Compiler Ancestry

While compiling the compiler the other day on this very server, I had some time to think about compilation. The server's running Gentoo Linux, a BSD-like distribution that exercises the compiler more than most; all software packages and updates are delivered as source code.

For the uninitiated (you lucky rascals), a compiler is a computer program that translates human-writable commands (a.k.a. "source code") into computer-readable instructions (a.k.a. "machine language"). Source code is written in a variety of programming languages, most of which look like over-punctuated algebra for dimwits. Machine language is nothing but strings of ones and zeros, intelligible only to the central circuitry of the computer and spectacled and suspender'd 70s-era code jockeys who fancy this skill impressive.

As with any computer program, compilers themselves must be compiled into machine language before the computer can run their instructions. It's a little bit chicken 'n egg: you need a compiler to build a compiler.

Of course, just as we have chickens, we have compilers, so this is somehow possible. The way that it's done is that an earlier version of a compiler is used to compile the source code for the most recent version (which has new features, performance enhancements, bug fixes, etc.). There's always a second step though: the newly-compiled version must then compile its own source code once again -- so that it incorporates all of its own improvements.

And if that weren't enough, compilers can also jump across different computer architectures -- from a Sun UltraSPARC to an AMD Opteron, for example -- through a technique called "cross compilation". In this case a compiler runs on one architecture and emits the machine language instructions for a different target platform. The compiled machine language is copied over to the target machine where it then can be used to recompile its source code all over again on the target architecture. In analogy-speak, our chicken lays a turkey egg.

The upshot of all this is that each compiler is built from its ancestor, which is built from its ancestor, and so on. It almost seems possible to trace the chain all the way back to the Adam Compiler.

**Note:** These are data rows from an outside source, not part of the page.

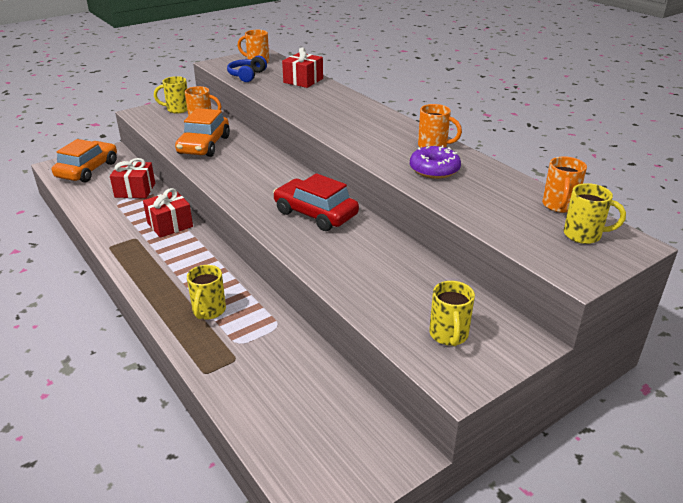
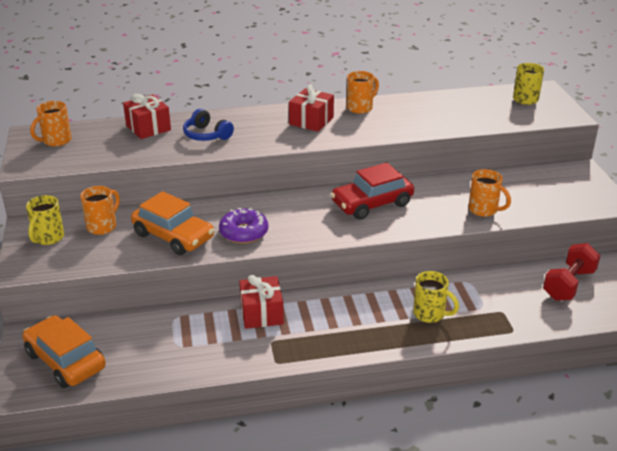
camera: 65 degrees left, 0 degrees up
(135, 190) = (160, 327): red gift -> red gift (311, 121)
(247, 75) = (93, 154): blue headphones -> blue headphones (206, 135)
(317, 405) = (568, 284): none -> red dumbbell
(434, 169) = (401, 118): purple donut -> purple donut (244, 232)
(449, 335) = (564, 192): yellow mug -> none
(559, 206) = (485, 94): orange mug -> orange mug (484, 210)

For instance, I'm running GCC, a compiler for the C programming language, version 3.4.6-r1 on the server. There is a history of GCC releases that traces back to version 0.9 in 1987. Now that's where the GCC lineage ends, because the first versions were written by Richard Stallman, ostensibly from scratch since his GNU Project abides nothing but free (as in speech) software, and there were no free C compilers at that time. Bootstrapping a new compiler out of thin air is a "non-trivial" task.

What chain of versions leads back from my compiler to Stallman's initial release 19 years ago? Which people ran make on which computers with which versions of GCC? It must've been a pretty tortuous path from the halls of MIT to this Yukon yokel.